What needs to be done: Every line in the records below between the one holding "[Text color='var(--nc-lk-1)']" and the one holding "Archiving projects (an", inclusive, is to be set down exactly; all other lines are to be left out.

Records for this exercise:
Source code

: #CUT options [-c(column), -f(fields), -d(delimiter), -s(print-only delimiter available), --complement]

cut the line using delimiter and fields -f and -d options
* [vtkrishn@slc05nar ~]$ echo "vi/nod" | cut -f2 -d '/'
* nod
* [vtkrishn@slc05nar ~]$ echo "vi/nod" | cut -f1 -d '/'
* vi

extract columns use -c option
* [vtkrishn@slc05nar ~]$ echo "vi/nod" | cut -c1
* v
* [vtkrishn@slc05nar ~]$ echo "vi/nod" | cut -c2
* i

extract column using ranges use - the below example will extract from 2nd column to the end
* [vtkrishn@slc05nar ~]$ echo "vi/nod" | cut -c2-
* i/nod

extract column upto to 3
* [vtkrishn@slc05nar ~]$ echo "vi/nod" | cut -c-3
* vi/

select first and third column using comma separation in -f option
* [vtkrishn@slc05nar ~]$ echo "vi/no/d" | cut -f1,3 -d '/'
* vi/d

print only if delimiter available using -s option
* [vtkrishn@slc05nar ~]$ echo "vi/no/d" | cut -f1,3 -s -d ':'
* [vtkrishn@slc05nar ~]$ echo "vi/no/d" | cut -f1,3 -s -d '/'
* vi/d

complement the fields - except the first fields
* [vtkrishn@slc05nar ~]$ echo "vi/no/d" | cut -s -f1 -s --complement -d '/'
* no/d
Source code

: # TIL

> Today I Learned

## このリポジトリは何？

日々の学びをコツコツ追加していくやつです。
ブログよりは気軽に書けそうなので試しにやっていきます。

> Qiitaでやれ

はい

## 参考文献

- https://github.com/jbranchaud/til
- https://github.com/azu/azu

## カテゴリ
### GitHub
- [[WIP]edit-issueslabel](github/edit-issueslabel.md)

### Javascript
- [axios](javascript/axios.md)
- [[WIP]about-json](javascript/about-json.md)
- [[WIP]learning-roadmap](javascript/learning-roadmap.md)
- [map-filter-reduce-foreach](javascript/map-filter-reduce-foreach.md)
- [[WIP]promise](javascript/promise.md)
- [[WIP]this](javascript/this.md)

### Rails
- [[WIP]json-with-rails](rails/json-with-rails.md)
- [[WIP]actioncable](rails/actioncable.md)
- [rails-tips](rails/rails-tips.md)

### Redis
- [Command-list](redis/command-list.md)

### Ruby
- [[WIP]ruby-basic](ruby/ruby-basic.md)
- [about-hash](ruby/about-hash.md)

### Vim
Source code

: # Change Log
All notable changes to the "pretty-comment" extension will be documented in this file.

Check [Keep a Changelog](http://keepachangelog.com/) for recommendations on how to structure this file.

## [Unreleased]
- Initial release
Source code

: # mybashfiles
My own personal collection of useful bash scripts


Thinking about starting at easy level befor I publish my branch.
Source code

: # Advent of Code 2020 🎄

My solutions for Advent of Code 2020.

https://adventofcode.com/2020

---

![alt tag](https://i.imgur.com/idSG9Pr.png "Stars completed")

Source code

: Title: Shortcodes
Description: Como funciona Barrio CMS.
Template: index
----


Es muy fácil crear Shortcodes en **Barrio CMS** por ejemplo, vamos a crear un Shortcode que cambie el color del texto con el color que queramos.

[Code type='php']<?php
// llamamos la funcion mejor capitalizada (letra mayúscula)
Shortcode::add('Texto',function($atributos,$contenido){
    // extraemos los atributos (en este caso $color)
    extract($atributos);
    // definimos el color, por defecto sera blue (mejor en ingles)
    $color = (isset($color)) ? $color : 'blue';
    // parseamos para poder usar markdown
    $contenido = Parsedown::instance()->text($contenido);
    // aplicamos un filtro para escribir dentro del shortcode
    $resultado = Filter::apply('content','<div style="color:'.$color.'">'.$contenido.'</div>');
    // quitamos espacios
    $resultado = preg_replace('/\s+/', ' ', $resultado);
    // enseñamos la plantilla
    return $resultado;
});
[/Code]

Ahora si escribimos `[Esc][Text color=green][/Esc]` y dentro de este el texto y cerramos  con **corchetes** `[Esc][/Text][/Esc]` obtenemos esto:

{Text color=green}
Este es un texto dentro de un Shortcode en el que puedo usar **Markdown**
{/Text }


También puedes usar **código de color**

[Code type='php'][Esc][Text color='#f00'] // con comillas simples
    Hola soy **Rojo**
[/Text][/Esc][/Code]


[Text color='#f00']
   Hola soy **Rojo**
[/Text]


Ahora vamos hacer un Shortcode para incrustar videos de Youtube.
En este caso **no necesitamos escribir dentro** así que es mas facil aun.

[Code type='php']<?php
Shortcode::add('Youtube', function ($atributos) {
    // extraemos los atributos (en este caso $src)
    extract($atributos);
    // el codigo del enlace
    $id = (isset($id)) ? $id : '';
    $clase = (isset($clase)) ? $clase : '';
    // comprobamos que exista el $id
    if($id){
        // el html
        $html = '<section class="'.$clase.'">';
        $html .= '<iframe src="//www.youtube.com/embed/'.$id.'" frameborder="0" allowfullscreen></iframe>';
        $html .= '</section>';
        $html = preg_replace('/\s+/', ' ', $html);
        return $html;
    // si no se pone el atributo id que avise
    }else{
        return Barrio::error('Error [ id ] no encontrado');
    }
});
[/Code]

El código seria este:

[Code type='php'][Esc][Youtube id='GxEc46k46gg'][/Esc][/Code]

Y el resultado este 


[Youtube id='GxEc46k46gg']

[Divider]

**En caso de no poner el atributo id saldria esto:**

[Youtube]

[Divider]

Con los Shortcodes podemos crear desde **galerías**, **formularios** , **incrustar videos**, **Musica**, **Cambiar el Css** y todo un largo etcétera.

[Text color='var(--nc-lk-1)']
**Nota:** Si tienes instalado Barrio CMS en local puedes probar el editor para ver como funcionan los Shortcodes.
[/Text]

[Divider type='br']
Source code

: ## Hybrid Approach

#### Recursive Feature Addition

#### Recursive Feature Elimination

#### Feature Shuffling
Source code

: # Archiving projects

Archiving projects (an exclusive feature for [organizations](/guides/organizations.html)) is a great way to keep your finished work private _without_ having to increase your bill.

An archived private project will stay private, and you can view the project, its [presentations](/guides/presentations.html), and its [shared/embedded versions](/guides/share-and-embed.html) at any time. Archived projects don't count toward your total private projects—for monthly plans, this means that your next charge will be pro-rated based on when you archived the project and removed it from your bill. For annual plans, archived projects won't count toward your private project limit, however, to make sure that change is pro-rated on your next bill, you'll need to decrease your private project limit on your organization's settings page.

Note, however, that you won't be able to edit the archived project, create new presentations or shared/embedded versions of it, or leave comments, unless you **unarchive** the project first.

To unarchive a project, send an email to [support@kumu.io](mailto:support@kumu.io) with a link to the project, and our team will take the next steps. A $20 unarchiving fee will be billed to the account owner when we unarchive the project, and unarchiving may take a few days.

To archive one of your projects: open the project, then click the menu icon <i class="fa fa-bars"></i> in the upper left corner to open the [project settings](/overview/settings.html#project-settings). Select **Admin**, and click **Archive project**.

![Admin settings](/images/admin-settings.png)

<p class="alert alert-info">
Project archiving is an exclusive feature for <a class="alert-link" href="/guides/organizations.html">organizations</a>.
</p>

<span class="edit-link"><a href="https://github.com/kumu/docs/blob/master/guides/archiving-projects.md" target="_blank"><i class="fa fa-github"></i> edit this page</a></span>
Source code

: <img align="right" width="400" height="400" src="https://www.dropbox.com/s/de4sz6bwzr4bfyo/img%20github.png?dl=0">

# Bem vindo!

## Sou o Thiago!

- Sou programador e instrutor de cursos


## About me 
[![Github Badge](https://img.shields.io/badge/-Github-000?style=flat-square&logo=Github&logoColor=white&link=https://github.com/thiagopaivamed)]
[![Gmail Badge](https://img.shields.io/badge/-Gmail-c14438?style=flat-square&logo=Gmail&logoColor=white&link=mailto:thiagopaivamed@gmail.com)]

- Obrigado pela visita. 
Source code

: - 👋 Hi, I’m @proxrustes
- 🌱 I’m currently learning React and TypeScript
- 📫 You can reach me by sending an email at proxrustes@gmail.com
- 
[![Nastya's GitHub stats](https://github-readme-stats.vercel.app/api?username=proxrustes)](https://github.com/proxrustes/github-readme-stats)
--
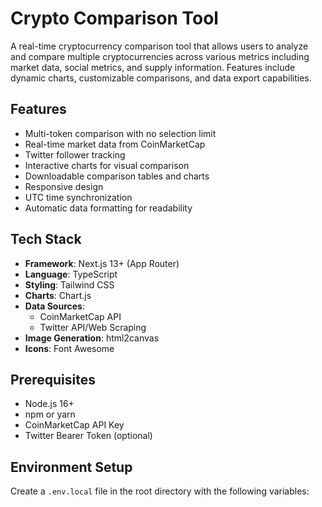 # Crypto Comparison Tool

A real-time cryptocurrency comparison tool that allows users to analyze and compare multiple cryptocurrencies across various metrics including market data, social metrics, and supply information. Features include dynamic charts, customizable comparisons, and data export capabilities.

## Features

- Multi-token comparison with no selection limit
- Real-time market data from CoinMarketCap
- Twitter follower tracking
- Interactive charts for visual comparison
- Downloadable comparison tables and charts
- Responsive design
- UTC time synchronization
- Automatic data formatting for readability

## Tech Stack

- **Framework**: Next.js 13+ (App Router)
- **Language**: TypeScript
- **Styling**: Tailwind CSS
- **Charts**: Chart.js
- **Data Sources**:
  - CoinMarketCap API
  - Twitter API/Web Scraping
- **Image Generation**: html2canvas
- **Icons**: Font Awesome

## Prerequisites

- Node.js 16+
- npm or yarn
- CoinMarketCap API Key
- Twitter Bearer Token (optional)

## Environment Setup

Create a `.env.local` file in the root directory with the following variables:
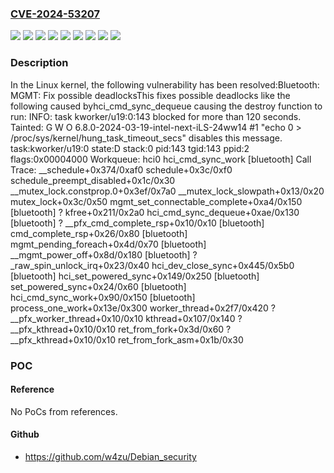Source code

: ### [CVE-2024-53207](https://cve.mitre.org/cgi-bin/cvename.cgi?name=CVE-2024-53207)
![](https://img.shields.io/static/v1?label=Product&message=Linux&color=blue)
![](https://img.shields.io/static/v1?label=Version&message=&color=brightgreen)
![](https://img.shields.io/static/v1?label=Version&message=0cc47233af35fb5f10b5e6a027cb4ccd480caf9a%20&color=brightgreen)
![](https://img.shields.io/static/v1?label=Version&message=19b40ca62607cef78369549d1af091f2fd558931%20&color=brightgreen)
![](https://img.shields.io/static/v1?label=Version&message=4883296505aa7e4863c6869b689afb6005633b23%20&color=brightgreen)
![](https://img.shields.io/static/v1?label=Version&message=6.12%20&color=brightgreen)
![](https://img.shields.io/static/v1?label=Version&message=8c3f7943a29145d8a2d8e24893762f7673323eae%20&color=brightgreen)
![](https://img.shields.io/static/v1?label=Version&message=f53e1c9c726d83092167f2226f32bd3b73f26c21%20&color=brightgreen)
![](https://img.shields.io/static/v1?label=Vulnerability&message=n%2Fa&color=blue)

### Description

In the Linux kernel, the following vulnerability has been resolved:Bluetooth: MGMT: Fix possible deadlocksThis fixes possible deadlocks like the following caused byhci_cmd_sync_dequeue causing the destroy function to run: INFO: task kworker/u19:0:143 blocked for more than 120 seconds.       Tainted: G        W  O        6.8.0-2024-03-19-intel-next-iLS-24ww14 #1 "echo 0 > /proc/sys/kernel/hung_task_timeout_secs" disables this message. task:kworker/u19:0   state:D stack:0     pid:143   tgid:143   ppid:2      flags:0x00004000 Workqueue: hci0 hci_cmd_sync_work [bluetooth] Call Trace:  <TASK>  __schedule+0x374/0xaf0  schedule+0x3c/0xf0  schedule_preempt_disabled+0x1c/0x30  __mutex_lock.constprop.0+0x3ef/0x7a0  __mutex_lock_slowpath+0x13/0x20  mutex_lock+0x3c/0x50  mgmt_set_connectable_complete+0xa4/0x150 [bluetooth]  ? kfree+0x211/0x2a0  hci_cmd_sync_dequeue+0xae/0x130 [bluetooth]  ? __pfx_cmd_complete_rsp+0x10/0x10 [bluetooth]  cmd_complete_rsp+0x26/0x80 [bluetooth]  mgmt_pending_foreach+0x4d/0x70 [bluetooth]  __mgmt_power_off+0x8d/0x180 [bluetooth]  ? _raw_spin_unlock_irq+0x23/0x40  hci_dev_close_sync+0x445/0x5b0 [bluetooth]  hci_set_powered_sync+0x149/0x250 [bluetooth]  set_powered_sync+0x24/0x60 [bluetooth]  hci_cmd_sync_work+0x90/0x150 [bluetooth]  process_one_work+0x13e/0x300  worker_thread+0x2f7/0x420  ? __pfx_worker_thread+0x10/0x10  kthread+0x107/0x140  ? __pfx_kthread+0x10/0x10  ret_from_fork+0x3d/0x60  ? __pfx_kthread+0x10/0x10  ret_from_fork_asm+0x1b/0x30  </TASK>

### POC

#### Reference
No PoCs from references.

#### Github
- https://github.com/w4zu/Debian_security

Solution to this problem:
[Text color='var(--nc-lk-1)']
**Nota:** Si tienes instalado Barrio CMS en local puedes probar el editor para ver como funcionan los Shortcodes.
[/Text]

[Divider type='br']
Source code

: ## Hybrid Approach

#### Recursive Feature Addition

#### Recursive Feature Elimination

#### Feature Shuffling
Source code

: # Archiving projects

Archiving projects (an exclusive feature for [organizations](/guides/organizations.html)) is a great way to keep your finished work private _without_ having to increase your bill.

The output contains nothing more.